ZITIERTER ABSCHNITT
+ + + + +

"Zuhause bin ich nicht so": VfB-Interimscoach Willig über seine Emotionen

Stuttgart - Der Interimstrainer des Fußball-Bundesligisten VfB Stuttgart, Nico Willig, hat vor dem Spiel gegen Hertha BSC am Samstag (15.30 Uhr/Sky) über seine starken Emotionen an der Seitenlinie gesprochen.

VfB Stuttgart-Interimscoach Nico Willig (links im Bild) stören die Gerüchte um die Trainernachfolge nicht, die Vereinbarung mit Sportvorstand Thomas Hitzlsperger (rechts im Bild) sei klar.
VfB Stuttgart-Interimscoach Nico Willig (links im Bild) stören die Gerüchte um die Trainernachfolge nicht, die Vereinbarung mit Sportvorstand Thomas Hitzlsperger (rechts im Bild) sei klar.  © DPA

"Zuhause bin ich nicht so", gab der 38-Jährige am Donnerstag in Stuttgart verschmitzt zu. Das finde in der "Emotionalität eines Spiels" statt. Willig war beim 1:0-Erfolg gegen Borussia Mönchengladbach (TAG24 berichtete) sehr aktiv an der Seitenlinie, sein Jubel erinnerte fast schon an sein Vorbild Jürgen Klopp.

Er habe sich danach natürlich die Bilder angesehen und musste bei deren Anblick sichtlich überrascht durchschnaufen. Willig ergänzte jedoch: "Andererseits, was gibt es Schöneres, als ein Tor zu schießen und das Spiel zu gewinnen?"

Dann würde das, "wofür man die ganze Woche arbeitet und Energie reinhaut" diese Emotionen entstehen lassen und das sei wiederum etwas sehr Positives. Geht es nach dem Tübinger, dürfe dies auch am kommenden Samstag in Berlin gerne wieder so sein.

Es wird gespannt sein, zu beobachten, ob Willig gegen Hertha BSC wieder ein paar taktische Kniffe wie beim 1:0-Sieg gegen Borussia Mönchengladbach parat hat. Personell sieht es zumindest sehr gut aus.

"Christian Gentner hat komplett trainiert und wird am Samstag im Kader stehen.", freut sich Willig. Dazu haben Timo Baumgartl und Erik Thommy bei der U21 gespielt und seien jetzt "in einem besseren Rhytmus", was zusätzliche Flexibilität bedeutet. Nur bei Steven Zuber sehe es nach wie vor nicht gut aus.

+ + + + +

AUFGABEN
a. Stimmen die folgenden Aussagen mit dem Artikel über Nico Willig überein? Antworte jeweils mit Ja oder Nein und zitiere die entscheidenden Worte wörtlich. (i) Willig ist 38 Jahre alt. (ii) Christian Gentner wird am Samstag nicht im Kader stehen. (iii) Bei Steven Zuber sieht es inzwischen gut aus.
b. Setze den Artikel über Nico Willig nach seinem letzten Satz fort.

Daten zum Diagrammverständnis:
+ + + + +

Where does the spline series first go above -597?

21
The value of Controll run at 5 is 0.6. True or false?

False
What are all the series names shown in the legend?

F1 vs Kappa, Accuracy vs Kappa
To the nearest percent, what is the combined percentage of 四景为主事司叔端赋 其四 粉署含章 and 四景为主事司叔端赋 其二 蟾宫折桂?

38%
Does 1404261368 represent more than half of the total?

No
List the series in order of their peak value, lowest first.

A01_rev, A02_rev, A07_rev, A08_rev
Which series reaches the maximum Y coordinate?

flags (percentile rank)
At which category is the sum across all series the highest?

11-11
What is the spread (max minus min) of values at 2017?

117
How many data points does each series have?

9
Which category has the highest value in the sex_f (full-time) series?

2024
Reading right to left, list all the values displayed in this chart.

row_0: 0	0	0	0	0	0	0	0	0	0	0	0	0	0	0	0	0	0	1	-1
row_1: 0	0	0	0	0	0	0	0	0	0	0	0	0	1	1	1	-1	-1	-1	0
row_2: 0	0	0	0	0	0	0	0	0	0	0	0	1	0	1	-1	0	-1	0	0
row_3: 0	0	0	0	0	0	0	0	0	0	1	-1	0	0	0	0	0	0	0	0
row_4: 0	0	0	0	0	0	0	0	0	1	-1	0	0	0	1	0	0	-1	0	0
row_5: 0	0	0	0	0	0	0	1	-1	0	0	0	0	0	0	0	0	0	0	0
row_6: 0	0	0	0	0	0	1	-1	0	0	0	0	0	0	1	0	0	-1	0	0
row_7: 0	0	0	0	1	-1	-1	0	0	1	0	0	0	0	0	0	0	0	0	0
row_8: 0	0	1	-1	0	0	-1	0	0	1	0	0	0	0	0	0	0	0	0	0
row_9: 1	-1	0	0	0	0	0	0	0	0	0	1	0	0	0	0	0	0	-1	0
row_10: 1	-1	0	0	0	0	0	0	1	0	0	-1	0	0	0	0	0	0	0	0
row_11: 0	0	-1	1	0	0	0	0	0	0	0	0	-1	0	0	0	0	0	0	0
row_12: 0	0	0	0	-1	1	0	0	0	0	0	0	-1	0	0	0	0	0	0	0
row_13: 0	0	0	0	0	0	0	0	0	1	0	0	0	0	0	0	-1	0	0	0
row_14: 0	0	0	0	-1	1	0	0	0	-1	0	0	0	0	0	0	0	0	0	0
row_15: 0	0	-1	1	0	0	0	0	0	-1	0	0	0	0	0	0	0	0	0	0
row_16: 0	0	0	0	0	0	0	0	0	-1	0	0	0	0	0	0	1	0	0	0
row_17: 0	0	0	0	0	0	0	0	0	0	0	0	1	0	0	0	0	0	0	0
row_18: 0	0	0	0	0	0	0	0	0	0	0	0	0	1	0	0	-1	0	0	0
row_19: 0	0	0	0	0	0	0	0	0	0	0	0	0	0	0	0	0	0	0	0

+ + + + +

LÖSUNGEN
a.
(i) Ja: „gab der 38-Jährige am Donnerstag in Stuttgart verschmitzt zu“
(ii) Nein: „Christian Gentner hat komplett trainiert und wird am Samstag im Kader stehen.“
(iii) Nein: „Nur bei Steven Zuber sehe es nach wie vor nicht gut aus.“

b.
"Doktor Willig" will Patient VfB wieder gesund machen

Nico Willig jubelte beim 1:0-Sieg gegen Borussia Mönchengladbach ausgelassen an der Seitenlinie.
Nico Willig jubelte beim 1:0-Sieg gegen Borussia Mönchengladbach ausgelassen an der Seitenlinie.  © DPA

Trotz der immens wichtigen drei Punkte im Abstiegskampf, sei der "Patient" VfB Stuttgart nun zwar nicht mehr auf der Intensivstation, aber immerhin noch auf der Krankenstation.

Für "Doktor Willig" sei die Krankenstation aber immer noch ein Ort, an dem man sehr behutsam vorgehen müsse.

"Es ist keine Zeit für Blödsinn. Es geht nur darum, alles zu investieren, um wieder gesund zu werden. Und das hat der Doktor Willig seinen Spielern regelmäßig gesagt und versucht das auch vorzuleben.", so der sichtlich gut gelaunte VfB-Interimstrainer auf der Pressekonferenz am Donnerstag.

Die Diskussionen um die Trainernachfolge in Cannstatt (TAG24 berichtete) berühren ihn derzeit nicht. Der Fokus gelte rein dem kommenden Spiel und dem großen Ziel Klassenerhalt.

Dennoch gab Willig zu, nach dem Erfolg gegen die Fohlen "Blut geleckt" zu haben. Doch seine Tätigkeit als Interimscoach bis zum Saisonende sei mit VfB-Sportvorstand Thomas Hitzlsperger eine "ganz klare Vereinbarung", an der es aktuell nichts zu rütteln gäbe.

An der Mercedesstraße hofft allerdings jeder Brustringträger, dass der 38-Jährige am Samstag im Berliner Olympiastadion wieder seinen Emotionen freien Lauf lassen kann. Der Willig-Effekt soll Bestand haben.